| 6 November 2003
Airlift restores ancient Cornish barrow
50 tonnes of headland soil were airlifted onto Trevalgue Head (Porth Island), near Newquay (England), to repair the wear and tear on a Bronze Age barrow. The barrow, one of many along the North Cornwall coast, has suffered from natural erosion and from the impact of visitors who come to enjoy the spectacular views. The number of sites in the region shows the importance of the whole area in the Bronze Age. Porth Island is joined to the mainland by a narrow footbridge. Transporting the quantity of material onto the headland without the help of 771 Naval Air Squadron, based at Culdrose, would have been impossible.

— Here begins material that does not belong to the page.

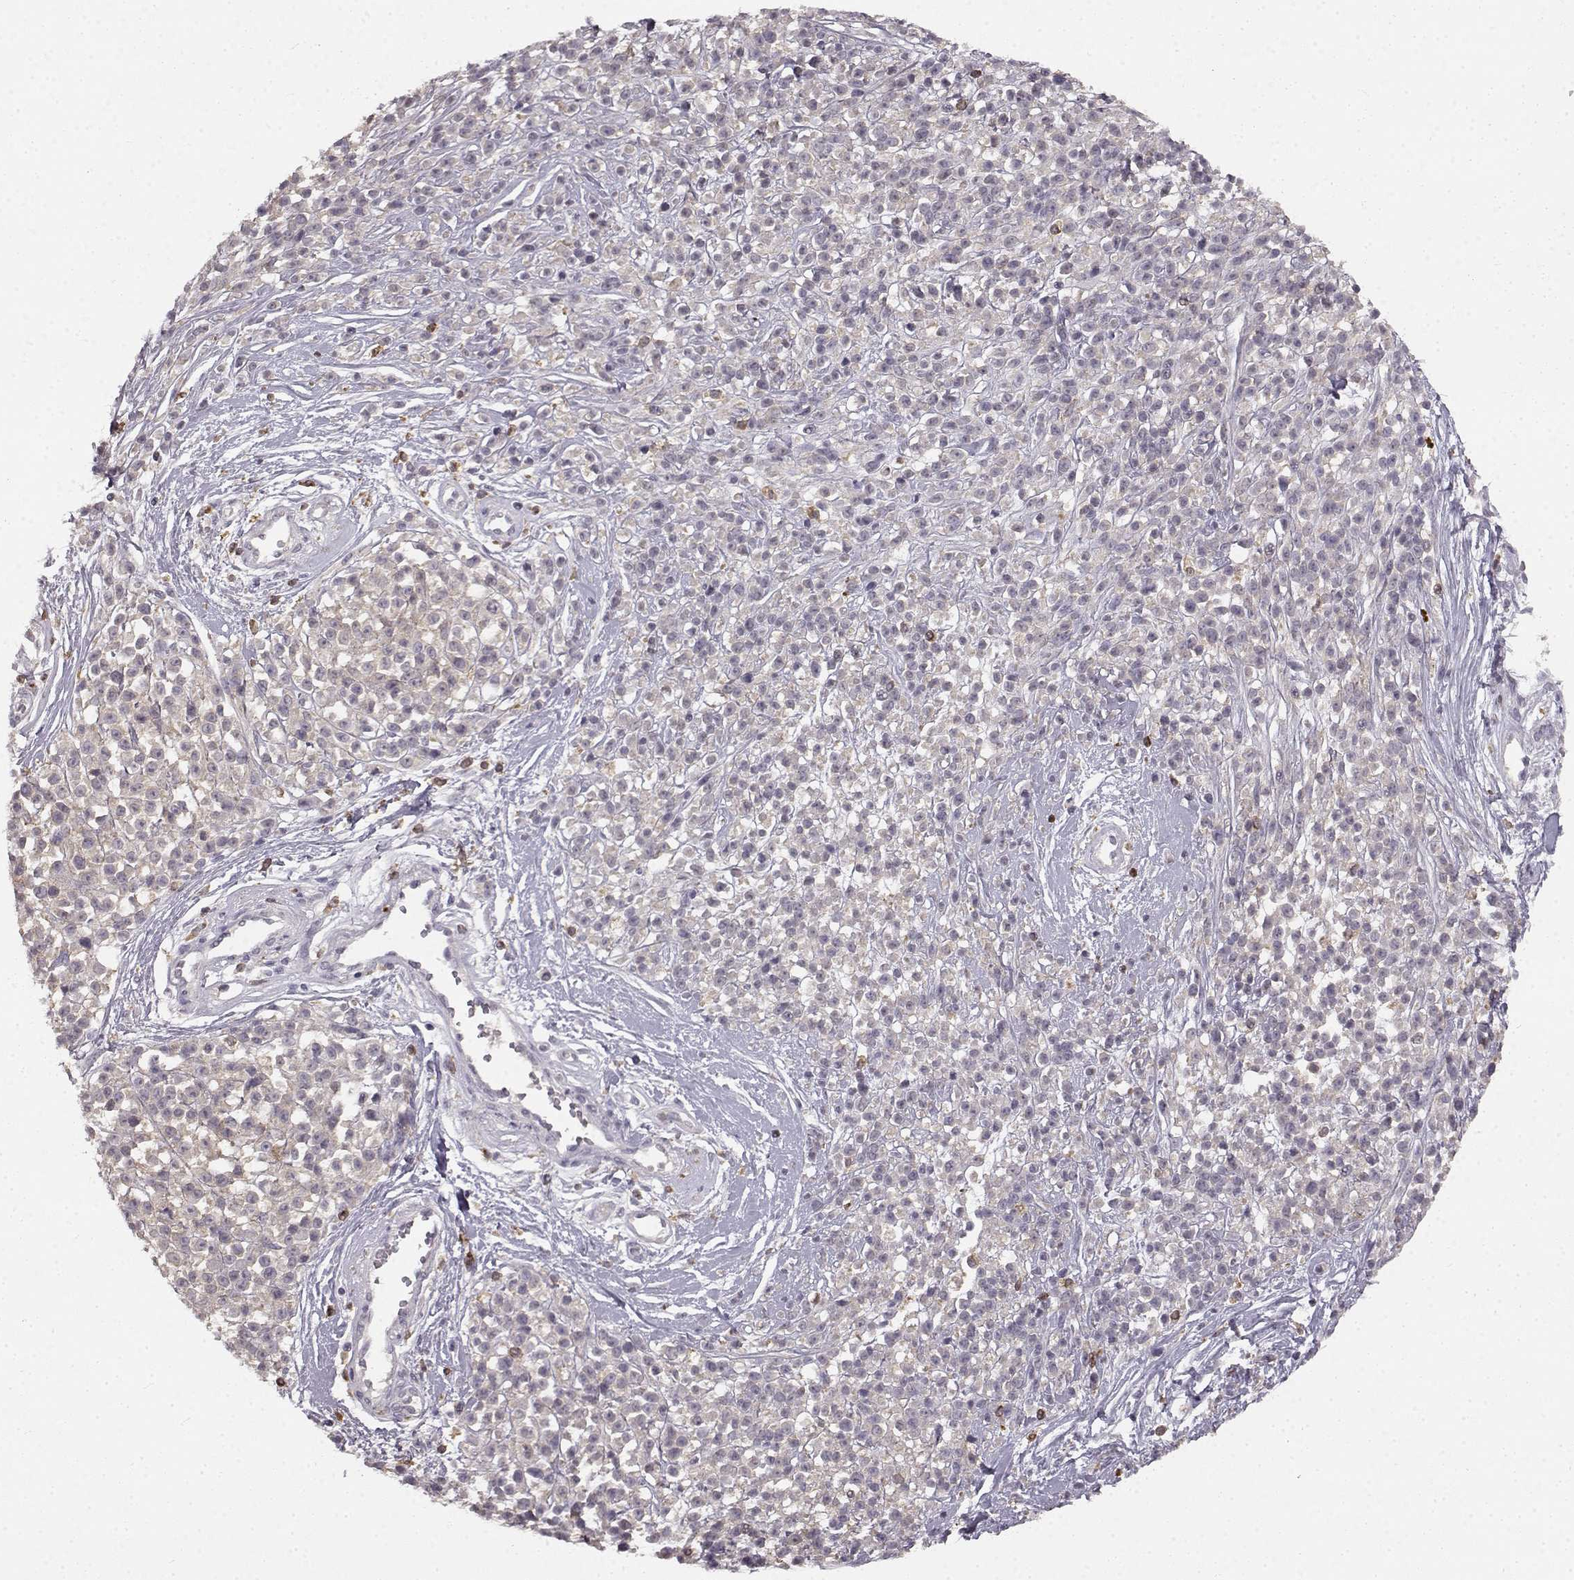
{"staining": {"intensity": "negative", "quantity": "none", "location": "none"}, "tissue": "melanoma", "cell_type": "Tumor cells", "image_type": "cancer", "snomed": [{"axis": "morphology", "description": "Malignant melanoma, NOS"}, {"axis": "topography", "description": "Skin"}, {"axis": "topography", "description": "Skin of trunk"}], "caption": "High magnification brightfield microscopy of malignant melanoma stained with DAB (brown) and counterstained with hematoxylin (blue): tumor cells show no significant staining.", "gene": "SPAG17", "patient": {"sex": "male", "age": 74}}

Twenty two staff from Restormel Borough Councilís Parks Service, supported by the British Trust for Conservation Volunteers, laboured through atrocious weather on 29th October to unload and distribute the soil. A team from Restormel will now carry out conservation work on the barrow and nearby footpaths. The project is the latest in a programme of work to preserve the archaeology and fabric of Trevalgue Head. In 1999, English Nature identified a number of necessary actions, including the need to repair Iron Age ramparts which made Trevalgue one of the most heavily defended cliff castles in the county. In 2001 and 2002 damage to the ramparts was repaired and a new footpath and steps were added. More work on the headland will be carried out in accordance with the English Nature management plan.